**Instructions to follow**
Print nothing but the lines below starting at the line that holds "serving tray: present" and ending at the line that holds "hardback book: present", including both, each exactly as written.

**Record extracts**
--- START ---

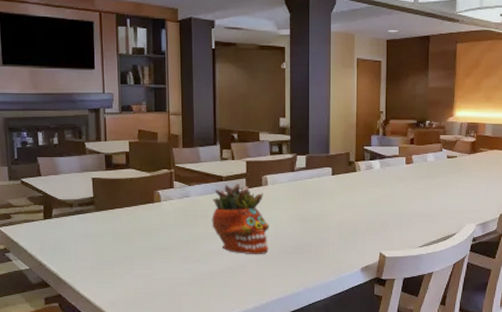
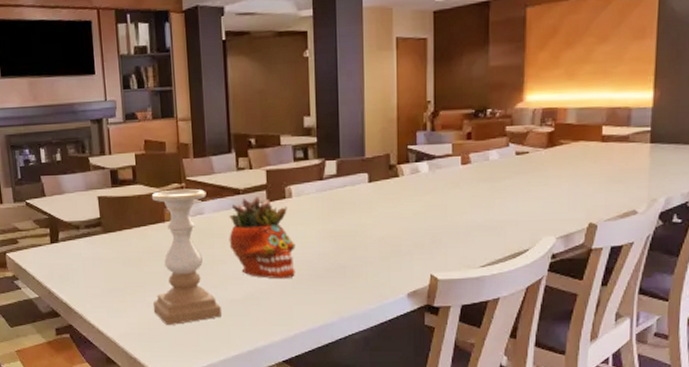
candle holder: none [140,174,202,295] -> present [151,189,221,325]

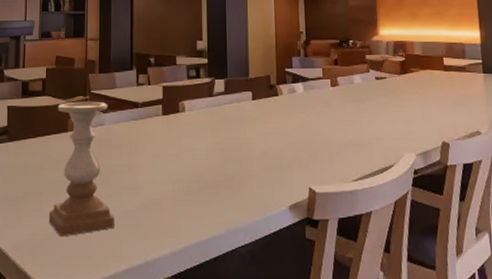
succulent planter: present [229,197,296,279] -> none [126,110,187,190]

--- END ---
--- START ---

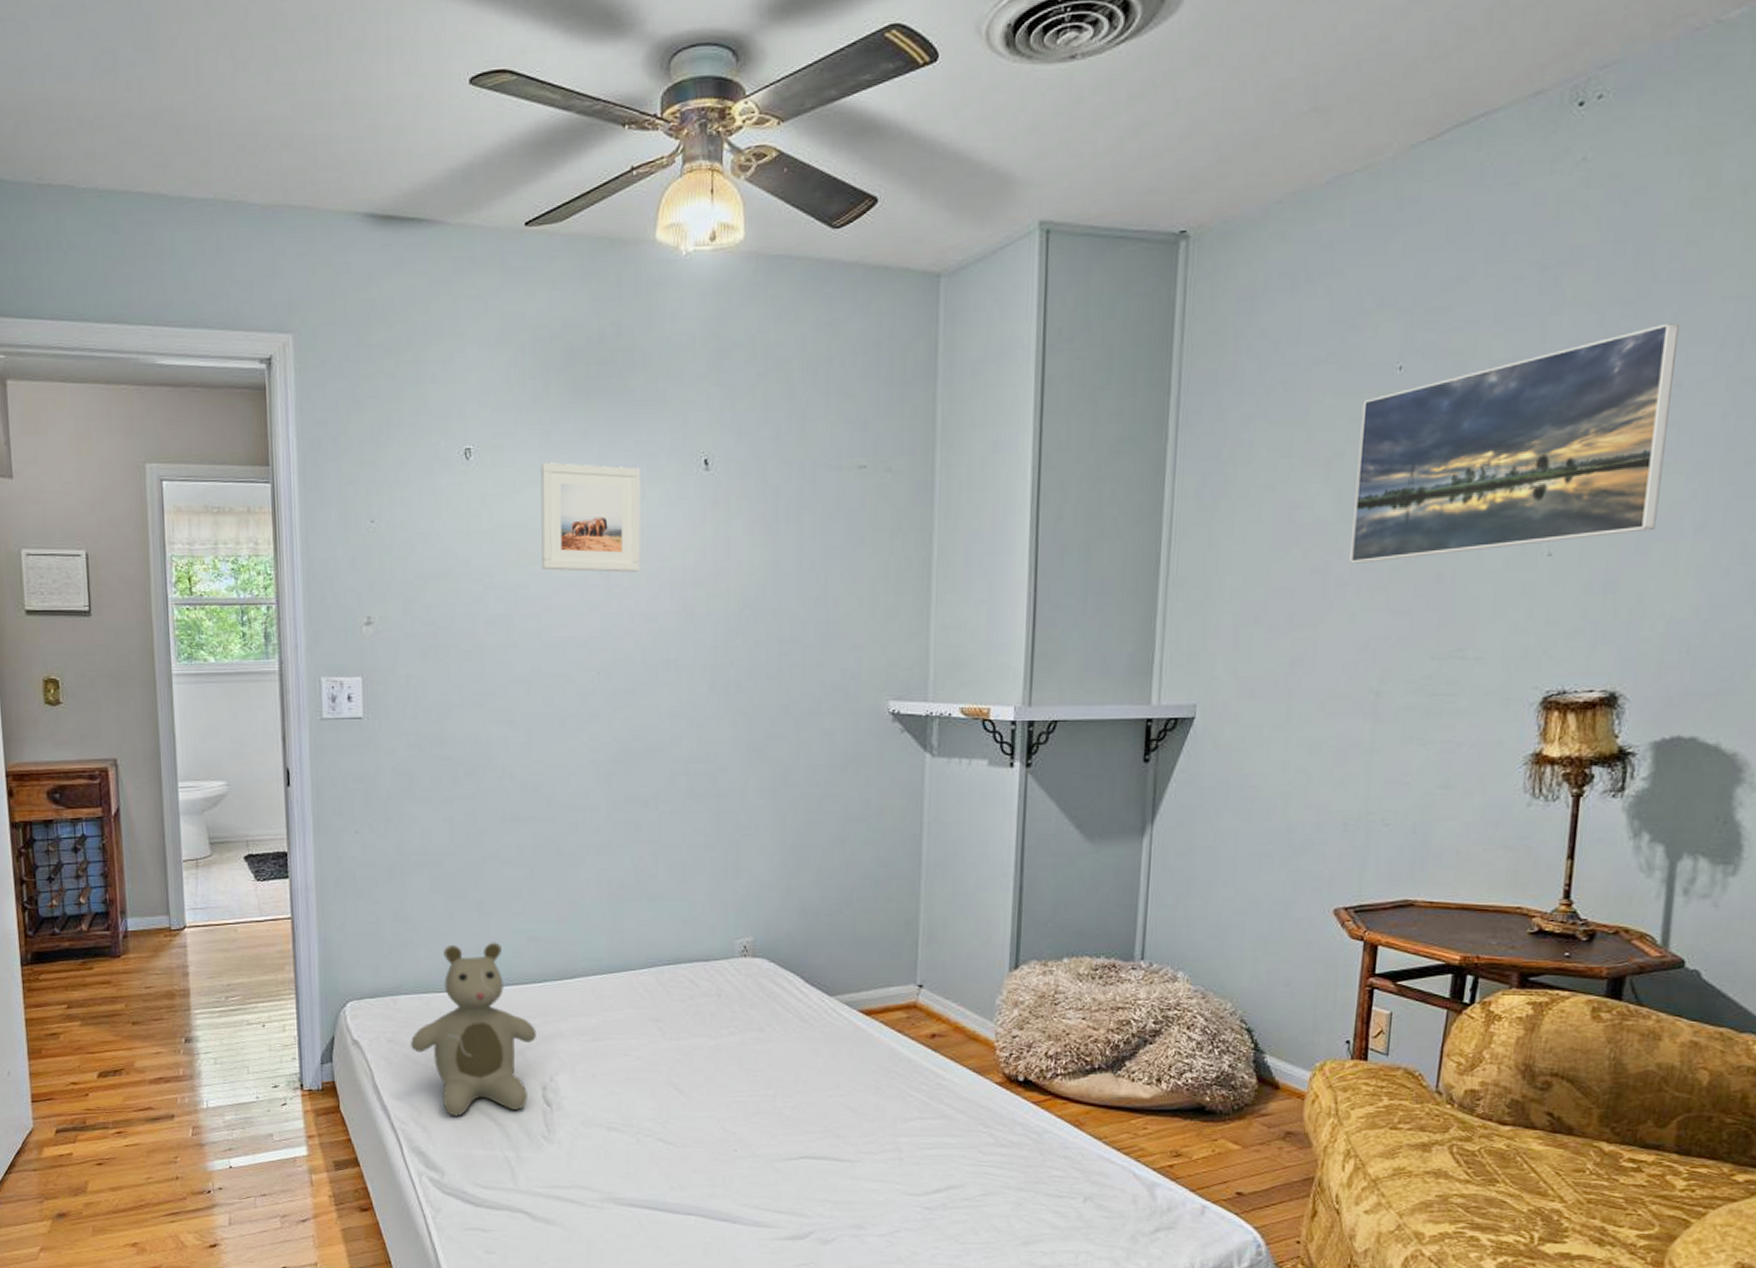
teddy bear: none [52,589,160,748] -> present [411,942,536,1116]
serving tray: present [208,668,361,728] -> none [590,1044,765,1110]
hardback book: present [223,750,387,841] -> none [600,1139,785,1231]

--- END ---

**Exercise output**
serving tray: present [208,668,361,728] -> none [590,1044,765,1110]
hardback book: present [223,750,387,841] -> none [600,1139,785,1231]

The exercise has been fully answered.